Rekomendasi itu keluar karena berdasarkan hasil studi tim penilitian dan pengembangan (Litbang) KPK, yang menyebutkan pengeluaran (cost) lebih besar daripada pendapatan (benefit).

Kemudian rekomendasi lain yang diebrikan yaitu dengan membubarkan Kawasan Perdagangan Bebas dan Pelabuhan Bebas (KPBPB) Batam dan memberikan kewenangan pemerintah daerah setempat untuk melakukan pengeloaan perizinan, dengan pengawasan ketat dari pemerintah pusat.

Selain itu, temuan dari tim Litbang KPK ada juga menyangkut potensial loss selama kurun waktu dari tahun 2013-2016 sebesar Rp 111 triliun. Hal ini menurutnya menyebabkan kerugian pada negara, dari sektor pajak

Penghapusan fasilitas fiskal tersebut juga berlaku untuk barang kena cukai (BKC) lainnya seperti etanol dan minuman yang mengandung etil alkholol.

Empat daerah yang menjadi kawasan perdagangan bebas adalah Batam, Bintan, Sabang, dan Karimun.

Keputusan ini diumumkan Direktur Jenderal Bea dan Cukai Heru Pambudi di Kantor Kemenkeu, Kamis (16/5/2019). Seperti dikutip dari kontan.co.id, Heru mengatakan tidak ada lagi pembebasan barang kena cukai di FTZ.

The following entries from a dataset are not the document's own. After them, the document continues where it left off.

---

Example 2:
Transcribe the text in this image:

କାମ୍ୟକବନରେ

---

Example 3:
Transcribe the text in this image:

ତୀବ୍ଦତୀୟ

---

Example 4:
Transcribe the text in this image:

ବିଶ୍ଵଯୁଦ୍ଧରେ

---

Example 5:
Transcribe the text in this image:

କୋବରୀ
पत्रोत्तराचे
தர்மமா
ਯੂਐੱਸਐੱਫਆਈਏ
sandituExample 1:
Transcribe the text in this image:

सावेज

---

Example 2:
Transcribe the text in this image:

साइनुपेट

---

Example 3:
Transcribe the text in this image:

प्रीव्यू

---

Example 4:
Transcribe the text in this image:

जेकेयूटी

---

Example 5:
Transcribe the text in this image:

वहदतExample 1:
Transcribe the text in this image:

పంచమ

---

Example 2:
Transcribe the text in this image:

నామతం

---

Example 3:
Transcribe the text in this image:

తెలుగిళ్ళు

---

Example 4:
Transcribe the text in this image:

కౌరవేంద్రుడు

Menurut dia, pencabutan fasilitas pembebasan cukai di FTZ merupakan tindak lanjut dari rekomendasi Komisi Pemberantasan Korupsi (KPK).

Berdasarkan rekomendasi KPK tersebut, Heru mengatakan, pemerintah menggelar evaluasi dan koordinasi.

Did you find apk for android? You can find new Free Android Games and apps.